• [The task] Give back the full listing as written. No pictures go with it.
---------------
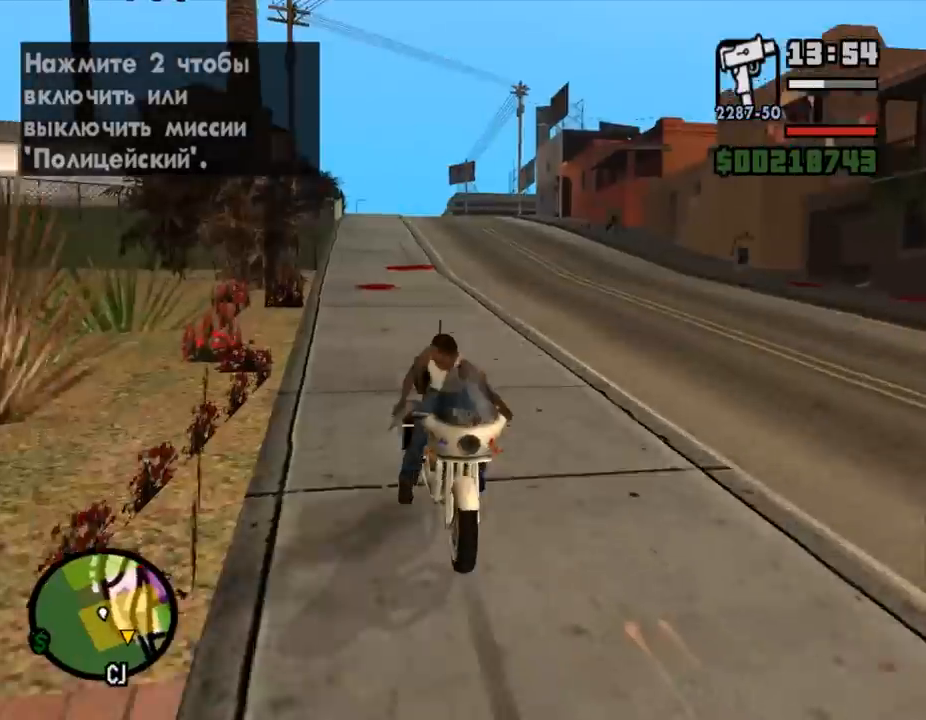
{"keys": ["w"], "mouse": ["right"], "events": [[67, "w", "down"], [133, "f", "down"], [133, "w", "up"], [233, "f", "up"], [333, "w", "down"], [367, "mouse_right", "down"]]}
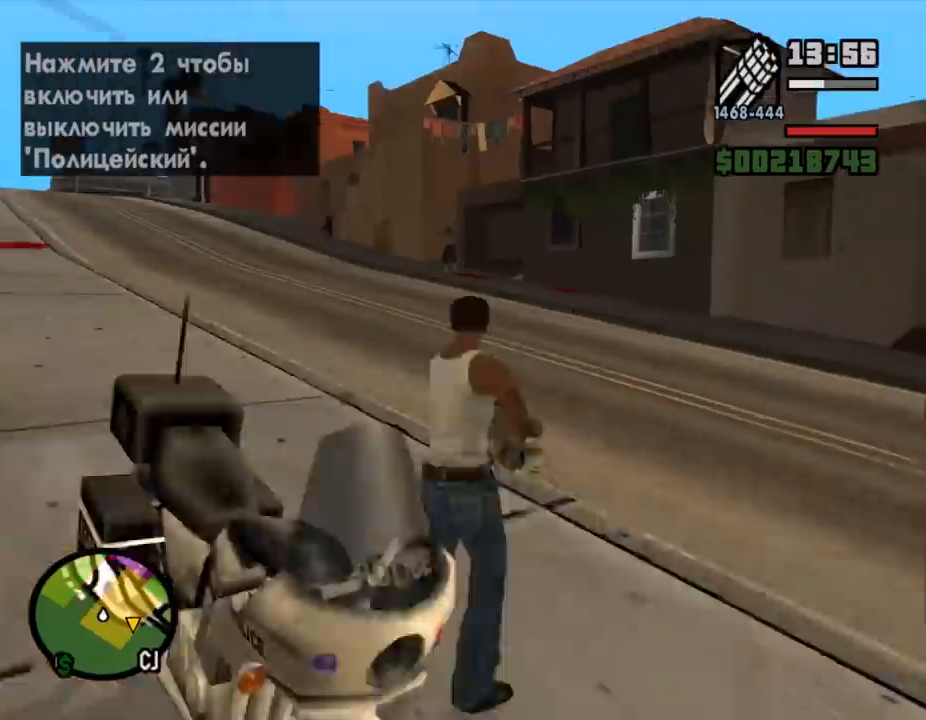
{"keys": ["w"], "mouse": ["left", "right"], "events": [[100, "mouse_left", "down"], [133, "a", "down"], [133, "mouse_left", "up"], [233, "w", "up"], [267, "a", "up"], [433, "w", "down"], [500, "mouse_left", "down"]]}
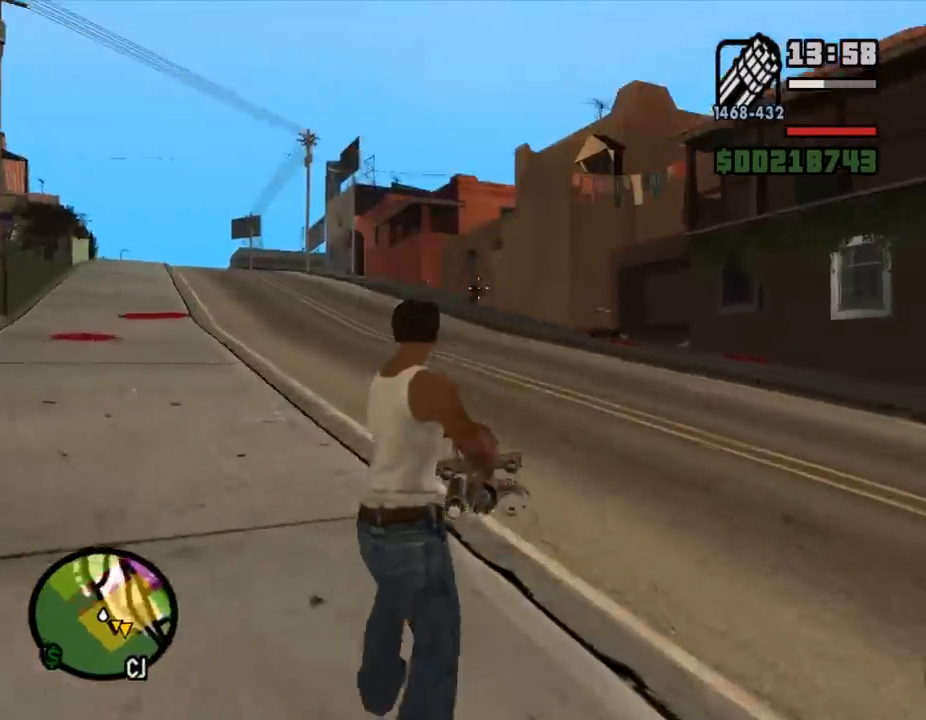
{"keys": ["d"], "mouse": ["right"], "events": [[33, "d", "down"], [33, "mouse_left", "up"], [33, "w", "up"], [67, "d", "up"], [133, "a", "down"], [167, "a", "up"], [167, "d", "down"], [200, "a", "down"], [200, "d", "up"], [233, "a", "up"], [233, "w", "down"], [300, "a", "down"], [300, "w", "up"], [333, "mouse_left", "down"], [400, "a", "up"], [400, "d", "down"], [400, "mouse_left", "up"], [433, "mouse_left", "down"], [500, "mouse_left", "up"]]}
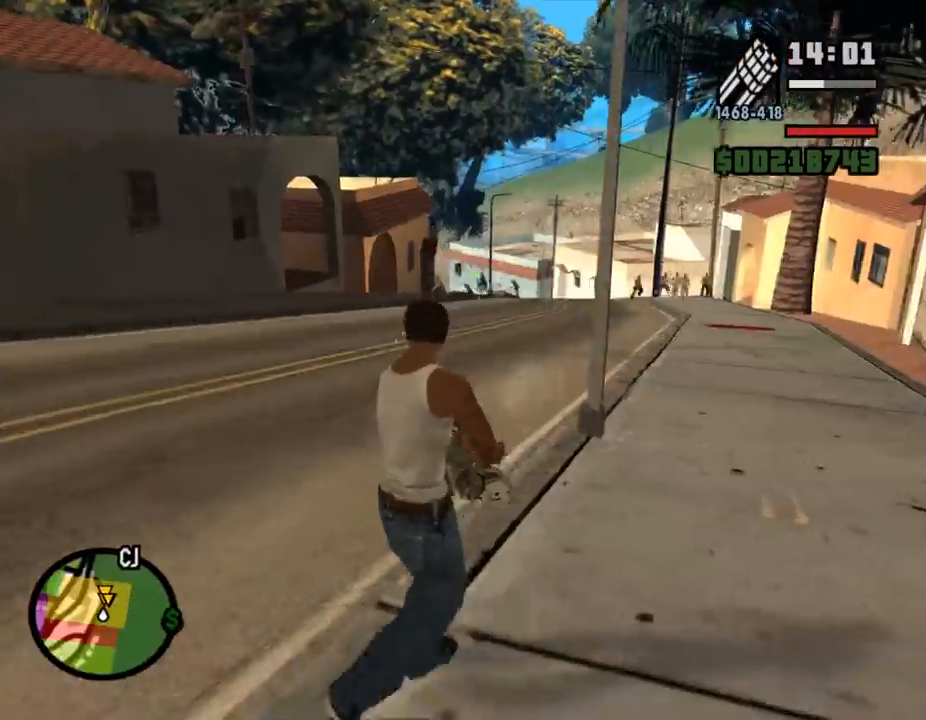
{"keys": ["d"], "mouse": ["left", "right"], "events": [[33, "mouse_left", "down"], [67, "a", "down"], [67, "d", "up"], [100, "mouse_left", "up"], [133, "a", "up"], [133, "d", "down"], [200, "a", "down"], [200, "d", "up"], [233, "mouse_left", "down"], [267, "mouse_left", "up"], [300, "a", "up"], [300, "d", "down"], [300, "mouse_left", "down"], [333, "a", "down"], [333, "d", "up"], [333, "mouse_left", "up"], [367, "mouse_left", "down"], [400, "mouse_left", "up"], [433, "a", "up"], [500, "d", "down"], [500, "mouse_left", "down"]]}
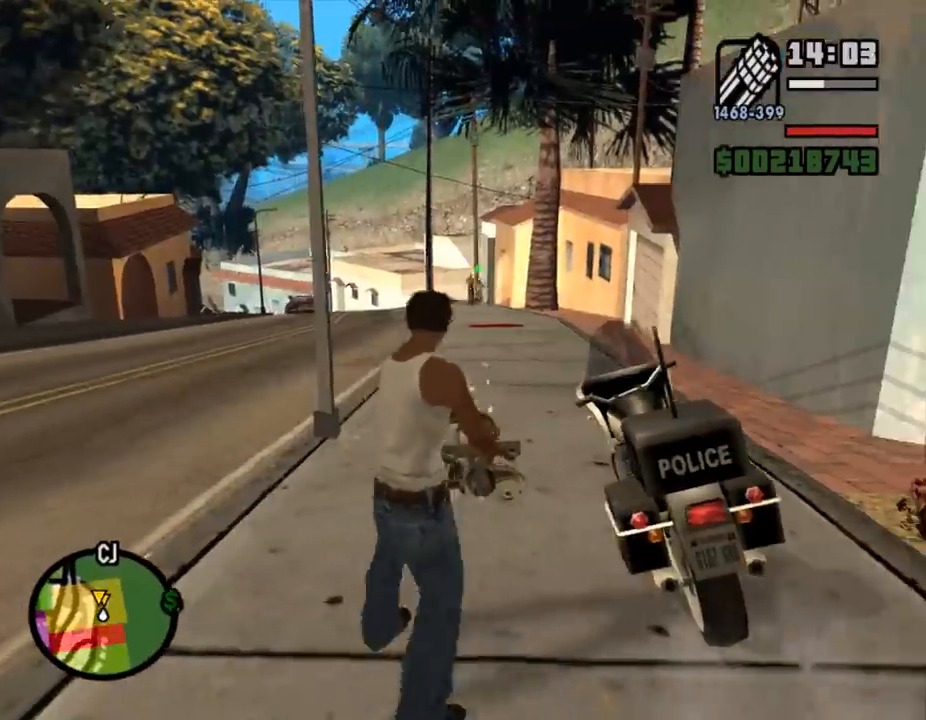
{"keys": ["w"], "mouse": [], "events": [[33, "d", "up"], [33, "mouse_left", "up"], [67, "mouse_left", "down"], [100, "d", "down"], [100, "mouse_left", "up"], [133, "d", "up"], [133, "mouse_right", "up"], [133, "w", "down"], [167, "f", "down"], [167, "w", "up"], [267, "f", "up"], [300, "w", "down"]]}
---------------
• [Response box]
{"keys": ["w"], "mouse": ["right"], "events": [[67, "w", "down"], [133, "f", "down"], [133, "w", "up"], [233, "f", "up"], [333, "w", "down"], [367, "mouse_right", "down"]]}
{"keys": ["w"], "mouse": ["left", "right"], "events": [[100, "mouse_left", "down"], [133, "a", "down"], [133, "mouse_left", "up"], [233, "w", "up"], [267, "a", "up"], [433, "w", "down"], [500, "mouse_left", "down"]]}
{"keys": ["d"], "mouse": ["right"], "events": [[33, "d", "down"], [33, "mouse_left", "up"], [33, "w", "up"], [67, "d", "up"], [133, "a", "down"], [167, "a", "up"], [167, "d", "down"], [200, "a", "down"], [200, "d", "up"], [233, "a", "up"], [233, "w", "down"], [300, "a", "down"], [300, "w", "up"], [333, "mouse_left", "down"], [400, "a", "up"], [400, "d", "down"], [400, "mouse_left", "up"], [433, "mouse_left", "down"], [500, "mouse_left", "up"]]}
{"keys": ["d"], "mouse": ["left", "right"], "events": [[33, "mouse_left", "down"], [67, "a", "down"], [67, "d", "up"], [100, "mouse_left", "up"], [133, "a", "up"], [133, "d", "down"], [200, "a", "down"], [200, "d", "up"], [233, "mouse_left", "down"], [267, "mouse_left", "up"], [300, "a", "up"], [300, "d", "down"], [300, "mouse_left", "down"], [333, "a", "down"], [333, "d", "up"], [333, "mouse_left", "up"], [367, "mouse_left", "down"], [400, "mouse_left", "up"], [433, "a", "up"], [500, "d", "down"], [500, "mouse_left", "down"]]}
{"keys": ["w"], "mouse": [], "events": [[33, "d", "up"], [33, "mouse_left", "up"], [67, "mouse_left", "down"], [100, "d", "down"], [100, "mouse_left", "up"], [133, "d", "up"], [133, "mouse_right", "up"], [133, "w", "down"], [167, "f", "down"], [167, "w", "up"], [267, "f", "up"], [300, "w", "down"]]}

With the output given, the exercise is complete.